» Exercise prompt: Reproduce the text of all the data below with "Price" changed to "Cost" and nothing else altered. Leave out the pictures.

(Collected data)
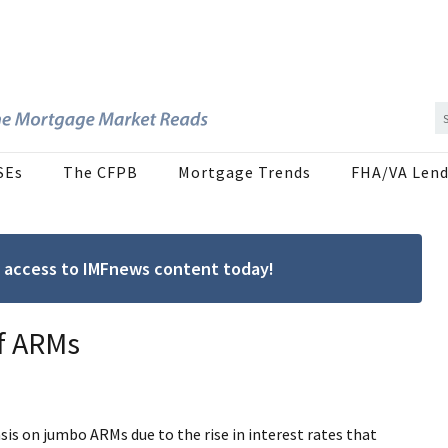
SEs
The CFPB
Mortgage Trends
FHA/VA Lend
ree access to IMFnews content today!
of ARMs
is on jumbo ARMs due to the rise in interest rates that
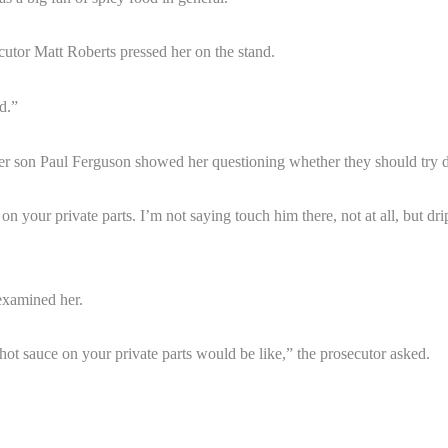
ecutor Matt Roberts pressed her on the stand.
d.”
 son Paul Ferguson showed her questioning whether they should try dr
 your private parts. I’m not saying touch him there, not at all, but drippi
examined her.
hot sauce on your private parts would be like,” the prosecutor asked.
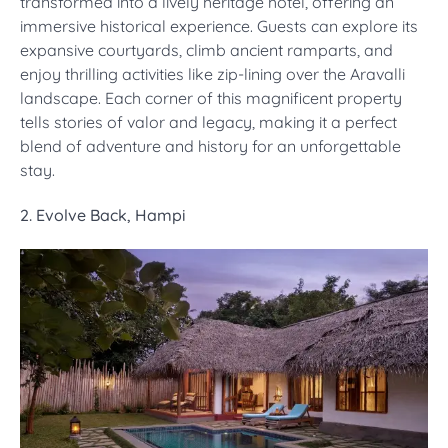
transformed into a lively heritage hotel, offering an
immersive historical experience. Guests can explore its
expansive courtyards, climb ancient ramparts, and
enjoy thrilling activities like zip-lining over the Aravalli
landscape. Each corner of this magnificent property
tells stories of valor and legacy, making it a perfect
blend of adventure and history for an unforgettable
stay.
2. Evolve Back, Hampi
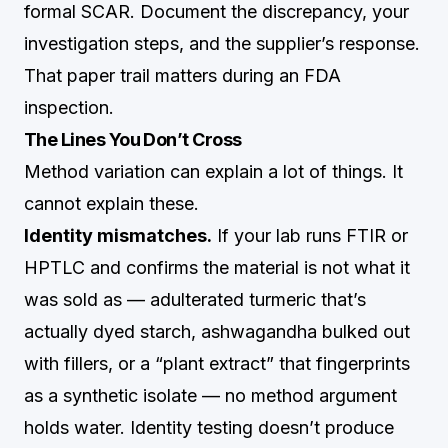
formal SCAR. Document the discrepancy, your
investigation steps, and the supplier’s response.
That paper trail matters during an FDA
inspection.
The Lines You Don’t Cross
Method variation can explain a lot of things. It
cannot explain these.
Identity mismatches.
If your lab runs FTIR or
HPTLC and confirms the material is not what it
was sold as — adulterated turmeric that’s
actually dyed starch, ashwagandha bulked out
with fillers, or a “plant extract” that fingerprints
as a synthetic isolate — no method argument
holds water. Identity testing doesn’t produce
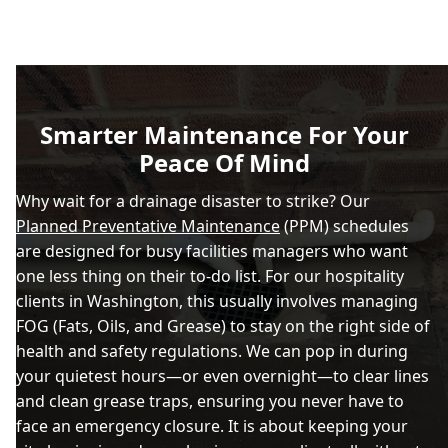
Smarter Maintenance For Your
Peace Of Mind
Why wait for a drainage disaster to strike? Our
Planned Preventative Maintenance
(PPM) schedules
are designed for busy facilities managers who want
one less thing on their to-do list. For our hospitality
clients in Washington, this usually involves managing
FOG (Fats, Oils, and Grease) to stay on the right side of
health and safety regulations. We can pop in during
your quietest hours—or even overnight—to clear lines
and clean grease traps, ensuring you never have to
face an emergency closure. It is about keeping your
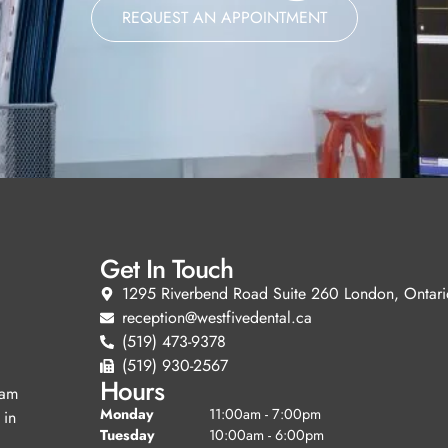
REQUEST AN APPOINTMENT
Get In Touch
1295 Riverbend Road Suite 260 London, Ontari
reception@westfivedental.ca
(519) 473-9378
(519) 930-2567
Hours
eam
Monday
11:00am - 7:00pm
 in
Tuesday
10:00am - 6:00pm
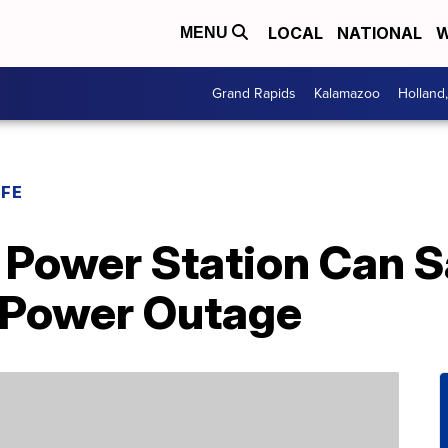
LOCAL
NATIONAL
W
MENU
Grand Rapids
Kalamazoo
Holland
IFE
e Power Station Can 
 Power Outage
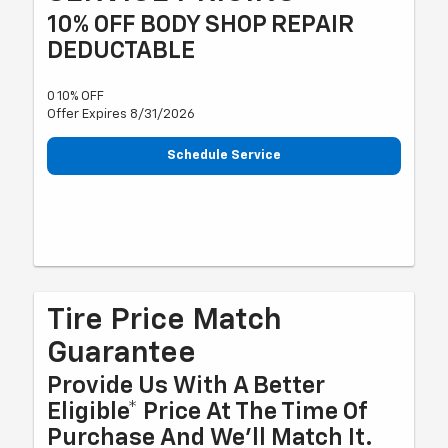
10% OFF BODY SHOP REPAIR
DEDUCTABLE
0 10% OFF
Offer Expires 8/31/2026
Schedule Service
Tire Price Match
Guarantee
Provide Us With A Better
Eligible* Price At The Time Of
Purchase And We'll Match It.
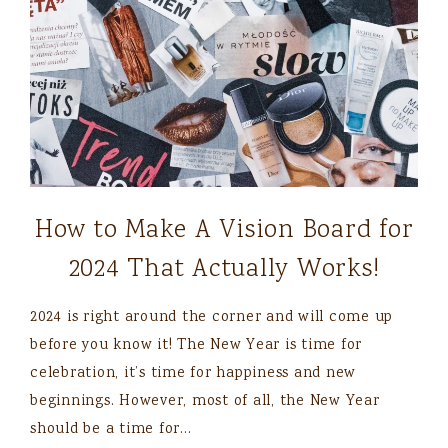
How to Make A Vision Board for
2024 That Actually Works!
2024 is right around the corner and will come up
before you know it! The New Year is time for
celebration, it’s time for happiness and new
beginnings. However, most of all, the New Year
should be a time for…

» Result of the task:
SEs
The CFPB
Mortgage Trends
FHA/VA Lend
ree access to IMFnews content today!
of ARMs
is on jumbo ARMs due to the rise in interest rates that
ecutor Matt Roberts pressed her on the stand.
d.”
 son Paul Ferguson showed her questioning whether they should try dr
 your private parts. I’m not saying touch him there, not at all, but drippi
examined her.
hot sauce on your private parts would be like,” the prosecutor asked.
transformed into a lively heritage hotel, offering an
immersive historical experience. Guests can explore its
expansive courtyards, climb ancient ramparts, and
enjoy thrilling activities like zip-lining over the Aravalli
landscape. Each corner of this magnificent property
tells stories of valor and legacy, making it a perfect
blend of adventure and history for an unforgettable
stay.
2. Evolve Back, Hampi
formal SCAR. Document the discrepancy, your
investigation steps, and the supplier’s response.
That paper trail matters during an FDA
inspection.
The Lines You Don’t Cross
Method variation can explain a lot of things. It
cannot explain these.
Identity mismatches.
If your lab runs FTIR or
HPTLC and confirms the material is not what it
was sold as — adulterated turmeric that’s
actually dyed starch, ashwagandha bulked out
with fillers, or a “plant extract” that fingerprints
as a synthetic isolate — no method argument
holds water. Identity testing doesn’t produce
Smarter Maintenance For Your
Peace Of Mind
Why wait for a drainage disaster to strike? Our
Planned Preventative Maintenance
(PPM) schedules
are designed for busy facilities managers who want
one less thing on their to-do list. For our hospitality
clients in Washington, this usually involves managing
FOG (Fats, Oils, and Grease) to stay on the right side of
health and safety regulations. We can pop in during
your quietest hours—or even overnight—to clear lines
and clean grease traps, ensuring you never have to
face an emergency closure. It is about keeping your
REQUEST AN APPOINTMENT
Get In Touch
1295 Riverbend Road Suite 260 London, Ontari
reception@westfivedental.ca
(519) 473-9378
(519) 930-2567
Hours
eam
Monday
11:00am - 7:00pm
 in
Tuesday
10:00am - 6:00pm
LOCAL
NATIONAL
W
MENU
Grand Rapids
Kalamazoo
Holland
IFE
e Power Station Can 
 Power Outage
10% OFF BODY SHOP REPAIR
DEDUCTABLE
0 10% OFF
Offer Expires 8/31/2026
Schedule Service
Tire Cost Match
Guarantee
Provide Us With A Better
Eligible* Cost At The Time Of
Purchase And We'll Match It.
How to Make A Vision Board for
2024 That Actually Works!
2024 is right around the corner and will come up
before you know it! The New Year is time for
celebration, it’s time for happiness and new
beginnings. However, most of all, the New Year
should be a time for…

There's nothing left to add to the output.